Goldman Jumps the Most Since 2011. Analysts Had Cut it the Most Since 2011.

(Bloomberg) -- Goldman Sachs Group Inc. shares gained as much as 8.7 percent in Wednesday trading, the most intraday since October of 2011. The stock bounce comes after Wall Street analysts had become increasingly pessimistic about the bank’s prospects in the run-up to earnings, slashing estimates for Goldman’s fourth-quarter earnings-per-share by 29 percent, the most for a year-end quarter -- since 2011.

Goldman was the hardest hit among the six biggest banks, as analysts reduced estimates for Goldman, Bank of America Corp., JPMorgan Chase & Co., Citigroup Inc., Morgan Stanley and Wells Fargo & Co. together by an average of 8.8 percent since the last quarter’s earnings reports. Analysts had also issued slew of ratings and price target cuts.

Pessimism about weak trading results had been well telegraphed, and turned out to be justified.
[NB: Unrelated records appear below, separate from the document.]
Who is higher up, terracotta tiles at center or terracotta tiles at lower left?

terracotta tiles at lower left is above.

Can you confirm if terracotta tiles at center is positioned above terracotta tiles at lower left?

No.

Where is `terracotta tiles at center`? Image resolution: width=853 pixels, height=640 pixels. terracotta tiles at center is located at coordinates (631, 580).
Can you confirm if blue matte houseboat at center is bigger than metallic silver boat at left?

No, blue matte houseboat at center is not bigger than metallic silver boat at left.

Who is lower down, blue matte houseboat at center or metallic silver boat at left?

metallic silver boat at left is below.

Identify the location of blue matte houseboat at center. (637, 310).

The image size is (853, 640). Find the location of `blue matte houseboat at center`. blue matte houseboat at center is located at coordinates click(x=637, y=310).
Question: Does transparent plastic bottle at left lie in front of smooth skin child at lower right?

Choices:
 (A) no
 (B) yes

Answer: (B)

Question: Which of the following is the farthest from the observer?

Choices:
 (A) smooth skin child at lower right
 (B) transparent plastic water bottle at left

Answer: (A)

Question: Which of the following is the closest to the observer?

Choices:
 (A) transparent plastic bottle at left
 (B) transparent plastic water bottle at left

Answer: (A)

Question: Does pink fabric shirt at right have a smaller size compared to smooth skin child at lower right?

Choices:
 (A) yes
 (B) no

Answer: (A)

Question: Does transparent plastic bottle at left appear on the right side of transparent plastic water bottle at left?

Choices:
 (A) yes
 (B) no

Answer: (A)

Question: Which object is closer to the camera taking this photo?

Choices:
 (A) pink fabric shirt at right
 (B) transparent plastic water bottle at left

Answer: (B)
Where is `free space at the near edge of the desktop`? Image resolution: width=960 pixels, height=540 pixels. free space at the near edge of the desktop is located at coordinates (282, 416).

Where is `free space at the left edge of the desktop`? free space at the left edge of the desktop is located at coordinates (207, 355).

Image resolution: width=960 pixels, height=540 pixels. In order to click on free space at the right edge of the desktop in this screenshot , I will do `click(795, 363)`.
JPMorgan reported fourth-quarter FICC sales and trading revenue that missed analysts estimates on Tuesday, just like Citigroup on Monday, and JPMorgan’s adjusted earnings per share also trailed estimates. Citigroup had warned last month that its fourth-quarter fixed-income trading revenue would fall, and it was likely to miss targeted efficiency ratio for the year. Morgan Stanley is due to report on Thursday.